▶ [INFORMATION GIVEN]
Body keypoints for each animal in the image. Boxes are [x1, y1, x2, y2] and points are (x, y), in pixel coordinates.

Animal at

---

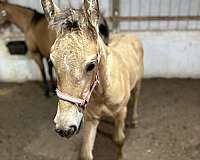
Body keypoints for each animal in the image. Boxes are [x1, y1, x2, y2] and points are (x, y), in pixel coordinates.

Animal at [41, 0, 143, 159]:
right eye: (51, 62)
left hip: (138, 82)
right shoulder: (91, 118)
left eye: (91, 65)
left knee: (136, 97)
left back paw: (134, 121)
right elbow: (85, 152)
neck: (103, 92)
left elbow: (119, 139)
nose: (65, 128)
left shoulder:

▶ [WHAT YOU NEED TO DO]
Count the lines in the listing where the string "right" appears. Answer with the number only.

▶ [YOUR SOLUTION]
3